[Items from a dataset]
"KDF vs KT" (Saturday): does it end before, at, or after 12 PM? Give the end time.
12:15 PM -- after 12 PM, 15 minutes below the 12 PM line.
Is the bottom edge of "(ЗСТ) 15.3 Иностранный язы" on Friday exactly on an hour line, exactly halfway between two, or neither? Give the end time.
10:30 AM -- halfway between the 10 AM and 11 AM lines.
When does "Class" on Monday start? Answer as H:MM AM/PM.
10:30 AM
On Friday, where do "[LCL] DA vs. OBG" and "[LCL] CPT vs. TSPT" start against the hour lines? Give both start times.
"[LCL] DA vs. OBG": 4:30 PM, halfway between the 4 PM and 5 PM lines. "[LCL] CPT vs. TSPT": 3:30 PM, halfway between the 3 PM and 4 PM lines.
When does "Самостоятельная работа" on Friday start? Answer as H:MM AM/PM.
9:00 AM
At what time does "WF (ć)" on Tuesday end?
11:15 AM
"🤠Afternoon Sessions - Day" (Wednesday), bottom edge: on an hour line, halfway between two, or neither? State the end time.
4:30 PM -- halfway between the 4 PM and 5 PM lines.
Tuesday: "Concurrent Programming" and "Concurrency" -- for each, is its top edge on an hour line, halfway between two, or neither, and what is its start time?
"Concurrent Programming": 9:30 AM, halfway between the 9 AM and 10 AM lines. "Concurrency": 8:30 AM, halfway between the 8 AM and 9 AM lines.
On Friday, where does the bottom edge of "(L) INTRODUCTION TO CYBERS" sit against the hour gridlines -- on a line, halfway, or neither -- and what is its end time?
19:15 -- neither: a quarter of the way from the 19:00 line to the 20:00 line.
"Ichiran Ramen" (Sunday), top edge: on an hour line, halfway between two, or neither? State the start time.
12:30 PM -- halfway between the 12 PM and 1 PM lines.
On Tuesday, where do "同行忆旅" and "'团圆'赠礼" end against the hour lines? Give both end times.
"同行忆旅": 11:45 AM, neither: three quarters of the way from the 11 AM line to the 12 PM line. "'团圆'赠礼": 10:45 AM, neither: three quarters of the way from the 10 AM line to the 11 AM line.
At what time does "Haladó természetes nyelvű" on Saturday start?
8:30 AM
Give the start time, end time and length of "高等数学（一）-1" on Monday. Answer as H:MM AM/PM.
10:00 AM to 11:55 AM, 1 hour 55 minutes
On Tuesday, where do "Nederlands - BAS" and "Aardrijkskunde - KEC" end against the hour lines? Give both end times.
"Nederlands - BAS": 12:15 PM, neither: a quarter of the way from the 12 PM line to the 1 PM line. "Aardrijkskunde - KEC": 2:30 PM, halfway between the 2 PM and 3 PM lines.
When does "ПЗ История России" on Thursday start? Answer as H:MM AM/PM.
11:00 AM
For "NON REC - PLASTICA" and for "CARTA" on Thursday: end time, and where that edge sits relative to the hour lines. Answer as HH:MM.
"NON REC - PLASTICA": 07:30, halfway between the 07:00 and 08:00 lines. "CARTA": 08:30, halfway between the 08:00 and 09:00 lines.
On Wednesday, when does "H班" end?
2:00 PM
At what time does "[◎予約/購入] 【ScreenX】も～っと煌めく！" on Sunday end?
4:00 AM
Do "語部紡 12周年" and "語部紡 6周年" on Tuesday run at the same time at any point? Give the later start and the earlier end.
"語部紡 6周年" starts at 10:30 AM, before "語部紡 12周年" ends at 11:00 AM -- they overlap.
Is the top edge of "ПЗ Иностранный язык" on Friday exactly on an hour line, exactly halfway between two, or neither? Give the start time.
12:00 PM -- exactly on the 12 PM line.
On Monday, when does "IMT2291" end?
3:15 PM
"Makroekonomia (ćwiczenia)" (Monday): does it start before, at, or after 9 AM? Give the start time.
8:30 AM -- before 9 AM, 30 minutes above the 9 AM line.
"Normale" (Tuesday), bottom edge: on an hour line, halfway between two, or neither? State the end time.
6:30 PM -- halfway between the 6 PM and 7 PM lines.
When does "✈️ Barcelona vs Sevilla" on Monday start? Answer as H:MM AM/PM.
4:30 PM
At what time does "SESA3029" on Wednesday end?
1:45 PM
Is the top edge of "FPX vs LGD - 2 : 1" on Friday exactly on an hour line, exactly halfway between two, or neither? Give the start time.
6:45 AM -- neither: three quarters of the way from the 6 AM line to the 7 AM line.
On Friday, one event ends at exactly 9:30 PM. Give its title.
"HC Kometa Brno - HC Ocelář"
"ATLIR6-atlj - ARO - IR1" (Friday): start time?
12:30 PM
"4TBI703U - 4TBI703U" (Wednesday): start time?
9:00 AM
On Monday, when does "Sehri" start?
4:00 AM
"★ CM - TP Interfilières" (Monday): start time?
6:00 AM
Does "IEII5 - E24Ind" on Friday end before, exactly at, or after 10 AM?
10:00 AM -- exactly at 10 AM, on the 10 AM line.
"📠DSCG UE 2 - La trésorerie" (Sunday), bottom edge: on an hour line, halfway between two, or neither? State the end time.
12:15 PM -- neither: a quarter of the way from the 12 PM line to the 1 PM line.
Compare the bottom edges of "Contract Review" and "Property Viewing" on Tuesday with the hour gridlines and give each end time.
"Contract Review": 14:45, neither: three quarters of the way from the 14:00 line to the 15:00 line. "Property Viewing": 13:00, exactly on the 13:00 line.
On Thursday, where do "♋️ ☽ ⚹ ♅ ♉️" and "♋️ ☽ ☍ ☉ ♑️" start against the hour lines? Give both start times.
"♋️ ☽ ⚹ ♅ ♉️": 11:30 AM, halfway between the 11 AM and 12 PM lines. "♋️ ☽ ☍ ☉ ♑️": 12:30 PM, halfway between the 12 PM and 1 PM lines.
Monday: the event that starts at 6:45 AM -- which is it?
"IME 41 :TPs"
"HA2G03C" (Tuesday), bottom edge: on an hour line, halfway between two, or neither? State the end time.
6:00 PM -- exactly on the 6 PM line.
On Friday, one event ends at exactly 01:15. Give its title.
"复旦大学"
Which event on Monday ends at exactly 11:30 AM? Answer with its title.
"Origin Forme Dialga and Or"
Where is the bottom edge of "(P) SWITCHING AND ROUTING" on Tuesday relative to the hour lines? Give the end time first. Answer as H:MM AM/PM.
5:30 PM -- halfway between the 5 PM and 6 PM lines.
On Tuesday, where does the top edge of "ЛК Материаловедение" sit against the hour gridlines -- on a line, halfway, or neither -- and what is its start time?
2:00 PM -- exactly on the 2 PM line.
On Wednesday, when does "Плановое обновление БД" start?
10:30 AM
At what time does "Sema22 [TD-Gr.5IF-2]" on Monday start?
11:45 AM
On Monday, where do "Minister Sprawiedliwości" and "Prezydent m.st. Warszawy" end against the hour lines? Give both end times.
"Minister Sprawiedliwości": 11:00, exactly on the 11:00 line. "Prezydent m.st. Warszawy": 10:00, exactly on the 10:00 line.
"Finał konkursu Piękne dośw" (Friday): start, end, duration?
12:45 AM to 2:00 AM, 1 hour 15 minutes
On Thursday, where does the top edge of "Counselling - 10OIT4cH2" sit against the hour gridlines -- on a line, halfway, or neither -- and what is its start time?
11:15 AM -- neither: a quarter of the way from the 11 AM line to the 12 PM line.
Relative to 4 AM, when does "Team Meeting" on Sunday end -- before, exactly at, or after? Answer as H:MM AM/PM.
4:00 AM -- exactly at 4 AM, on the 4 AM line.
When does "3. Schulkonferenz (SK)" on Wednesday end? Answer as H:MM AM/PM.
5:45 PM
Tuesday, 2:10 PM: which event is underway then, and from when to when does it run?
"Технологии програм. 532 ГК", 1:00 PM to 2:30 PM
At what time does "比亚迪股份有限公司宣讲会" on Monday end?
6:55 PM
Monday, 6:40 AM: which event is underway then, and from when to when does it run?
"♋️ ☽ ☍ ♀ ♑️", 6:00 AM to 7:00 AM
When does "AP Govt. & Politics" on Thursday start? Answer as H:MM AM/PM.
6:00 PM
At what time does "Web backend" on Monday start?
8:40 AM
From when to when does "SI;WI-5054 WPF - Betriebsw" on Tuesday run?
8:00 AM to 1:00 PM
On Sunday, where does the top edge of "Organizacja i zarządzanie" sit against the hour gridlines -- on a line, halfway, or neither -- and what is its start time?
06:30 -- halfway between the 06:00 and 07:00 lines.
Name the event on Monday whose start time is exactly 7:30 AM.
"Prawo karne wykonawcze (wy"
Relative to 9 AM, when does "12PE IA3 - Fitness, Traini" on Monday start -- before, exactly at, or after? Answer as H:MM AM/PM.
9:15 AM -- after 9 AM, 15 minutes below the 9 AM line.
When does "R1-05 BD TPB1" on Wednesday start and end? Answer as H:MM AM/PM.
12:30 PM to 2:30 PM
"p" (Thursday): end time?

[Exercise requirements] Pull out every line above that contains the string "Viewing", treating uppercase and lowercase as different.

[Response to this task]
Compare the bottom edges of "Contract Review" and "Property Viewing" on Tuesday with the hour gridlines and give each end time.
"Contract Review": 14:45, neither: three quarters of the way from the 14:00 line to the 15:00 line. "Property Viewing": 13:00, exactly on the 13:00 line.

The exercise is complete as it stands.